Si todos participasen del mismo, y se centralizasen también las emisiones del fondo de rescate de la eurozona y su predecesor (MEDE y EFSF, respectivamente), se podrían emitir 850.000 millones de euros anuales en deuda común, lo que a la larga elevaría a estos bonos a la categoría de activos seguros, abaratando los costes de financiación para los Estados y reforzado el peso del euro como divisa global.
La propuesta se ha topado ya con el rechazo de Países Bajos y Finlandia, que junto a Alemania y el resto de países nórdicos tradicionalmente se han opuesto a estas emisiones que, por el contrario, sí ven con buenos ojos países como Francia o Grecia.
«De vez en cuando hay una nueva propuesta de eurobonos.
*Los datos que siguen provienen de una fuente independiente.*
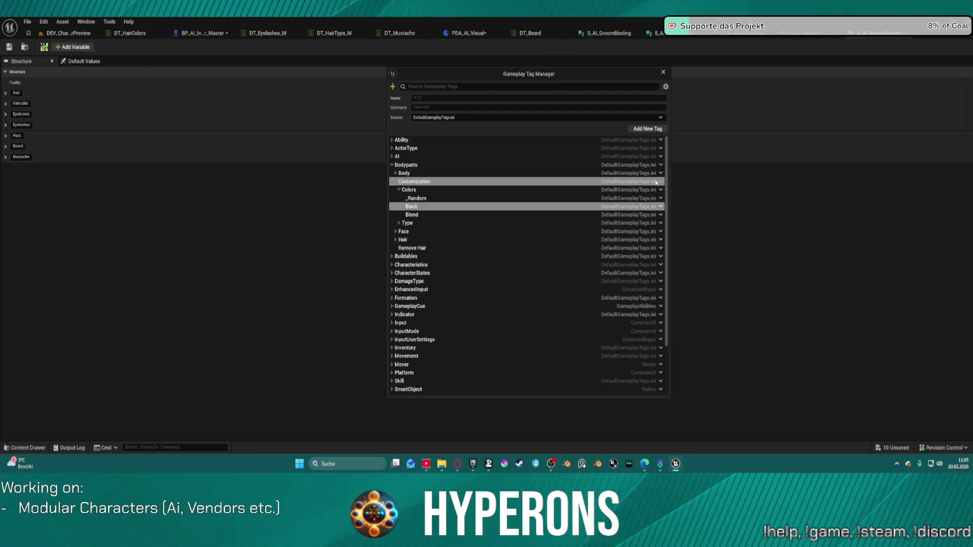
Add a Grey tag under Colors.
left_click(655, 182)
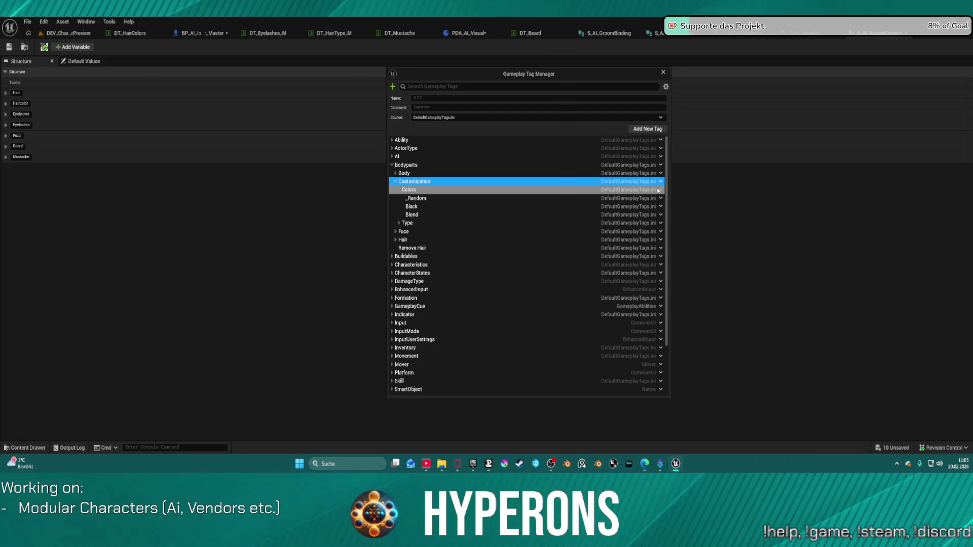
left_click(660, 190)
left_click(674, 204)
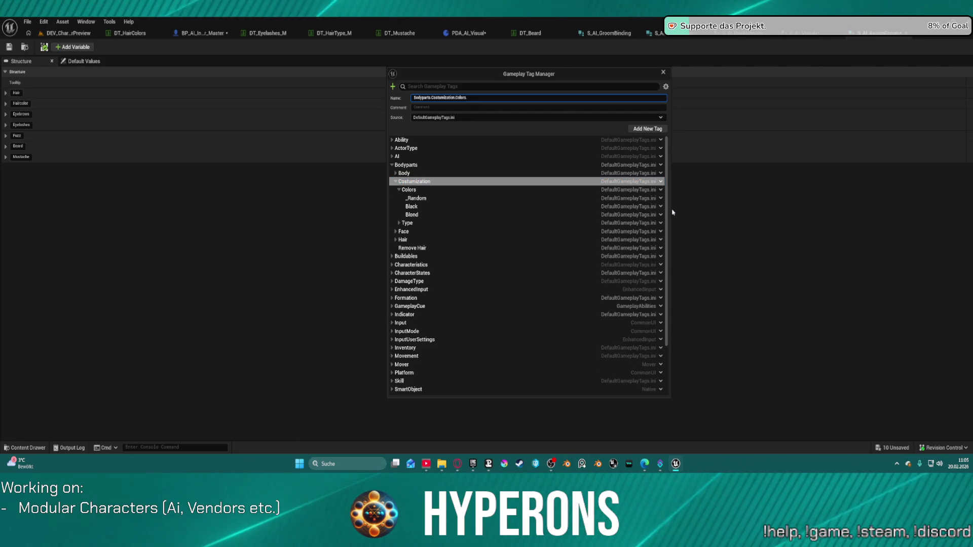
type("Gre")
Es una discusión vieja, probablemente no será la última, pero la respuesta siempre es la misma: no», dijo el ministro de Finanzas neerlandés, Eelco Heinen, a su llegada al encuentro.
Su homóloga finlandesa, Riikka Purra, insistió también en la negativa: «Nada de nueva deuda común a nivel de la UE. No es una solución y no es una opción para Finlandia», dijo.
Para reforzar el papel internacional del euro, dijo, su país aboga por «reforzar la demanda de activos denominados en euros a través de unas finanzas públicas creíbles», aumentar la productividad y profundizar en los mercados de capitales y el mercado único.
Por su parte, el comisario europeo de Economía, Valdis Dombrovskis, recordó que la UE ya cuenta con programas financiados con la emisión de deuda común, como el fondo de recuperación poscovid Next Generation, y que la Comisión Europea ha incluido en su propuesta para el próximo Marco Financiero Plurianual (MFP) la posibilidad de recurrir a este método de financiación si es necesario para hacer frente a imprevistos.
Sobre la posibilidad de extender esta opción para otros fines, emplazó a la discusión entre los Estados miembros.
Precisamente al frente de la negociación sobre el MFP estará Irlanda, que este semestre ocupa la presidencia de la UE y cuyo ministro de Finanzas, Simon Harris, si bien no se pronunció sobre la propuesta española, recordó que una parte importante de la negociación consistirá en encontrar nuevas fuentes de financiación.
«Vemos muchas ideas sobre cómo a la gente le gustaría gastar el dinero, pero no muchas ideas sobre cómo les gustaría pagar por ello. Nuestro trabajo de ahora a octubre será escuchar a los Estados miembros», dijo.